Xenya, seppur stesse capendo ciò che l'altra stava dicendo, non ne era convinta. Qualcosa non quadrava.
«Cosa intendi dire che sei tu la causa dell'ustione?» chiese, dubbiosa.
«Non è questo il problema, perché tu devi solo concentrarti nell'uccidere David.»
«Perché ti vedo, qui, ora, se in realtà provieni dallo smeraldo?» insistette Xenya.
«Perché sono rimasta dentro di te...» La copia sospirò. «Non hai mai sentito qualcosa, o meglio, qualcuno prendere il controllo per qualche istante, magari mentre eri molto irata?»
«Sì.» Xenya annuì. «Era come un vento...»
«Scarlatto» dissero all'unisono.
«Bene, vedi...» La copia prese a gesticolare. «Eri tu che lasciavi andare me al posto della tua coscienza, perché quella è debole e tu lo sai. E quando avevi bisogno di me, intervenivo.»
«Ma ero sempre io.»
«Certo che sei sempre stata tu.» Ridacchiò. «Solo che io sono la tua parte più vera, quella più istintiva, quella che vuole dimostrare il tuo valore a chiunque, quella che vuole il potere.»
«Io non voglio ciò che tu dici.» Xenya fece un passo indietro, senza accorgersene.
«Tu ti reprimi. Lo vuoi, ma hai paura di ciò comporta.» La copia fece un passo in avanti. «Perché stavi piangendo prima?

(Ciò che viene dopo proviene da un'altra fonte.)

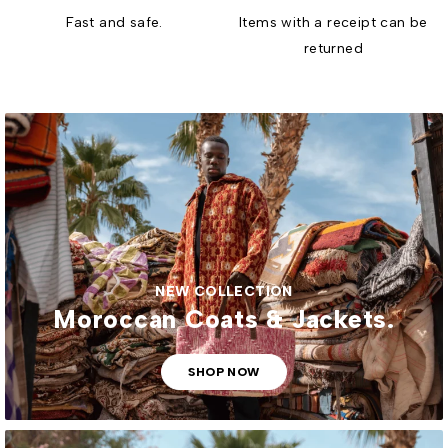
Fast and safe.
Items with a receipt can be
returned
NEW COLLECTION
Moroccan Coats & Jackets.
SHOP NOW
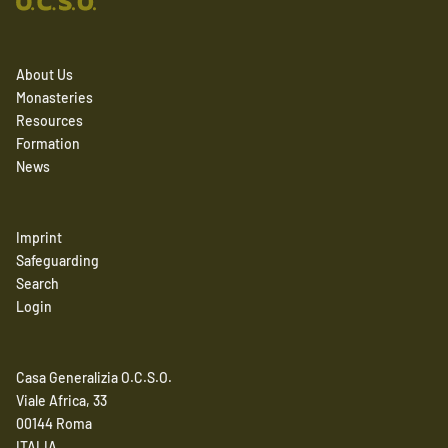
About Us
Monasteries
Resources
Formation
News
Imprint
Safeguarding
Search
Login
Casa Generalizia O.C.S.O.
Viale Africa, 33
00144 Roma
ITALIA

Perché piangevi al Cinquantatré, o durante il Progetto X?»
«Io...»
«Tu volevi che i tuoi sforzi fossero riconosciuti, che il mondo ti desse ciò che ti spettava, ciò che ti eri guadagnata. Tu hai sempre voluto di più, e ora hai l'occasione di ottenerlo.» Allungò una mano verso Xenya. «E io sono qui per aiutarti, per liberarti del peso che l'essere talvolta cattivi comporta.»
L'altra donna sporse ancora di più il braccio.
«Io non lo voglio.» Xenya scosse la testa, facendo un alto passo indietro nella dimensione rossa.
«Non dire cazzate!» sbottò la copia, abbassando furiosa il braccio. «Tu lo vuoi, e lo avrai. Con il mio aiuto.»
«Non voglio il potere» ripeté Xenya. «Ucciderò David perché devo, per il bene di tutti.»
Quelle parole, come se fossero una formula magica, fecero estrarre all'altra Xenya una pistola che venne subito puntata tra gli occhi della vera Xenya.
«A quanto pare l'incentivo del potere non ha funzionato» sussurrò la donna, facendo oscillare i lunghi capelli rossi raccolti nella coda. Una scintilla oscura le attraversò gli occhi. «La verità è che a me non interessa ciò che ti smuove, Xenya. Io voglio solo che tu lo uccida il prima possibile, chiaro?»
«Ma-»
«Nessun ma.» La interruppe, aumentando la stretta sul calcio della pistola. «Uccidilo, perché altrimenti il controllo me lo prendo, Xenya. E sai che non scherzo.»
«Cosa intendi dire?» La paura infuocò le vene di Xenya.
«Non scherzo» ripeté la copia. «Devi ucciderlo tu o lo farò io. Sai che posso.»
Una terribile realizzazione abbagliò Xenya, facendola raggelare.
«Tu...»
«Complimenti.» La copia sorrise, sinceramente soddisfatta. «Ora lo sai.»
E senza aggiungere altro, sparò.
Xenya sentì il proiettile trapassarle la pelle mentre un urlo la scosse dall'interno e un ricordo soppresso le riapparve davanti come un flashback.
Era sparita un'intera settimana non a causa di uno svenimento dovuto al contatto con lo smeraldo. Era sparita un'intera settimana perché quella versione di sé aveva preso il controllo e lei... Lei non ricordava nulla.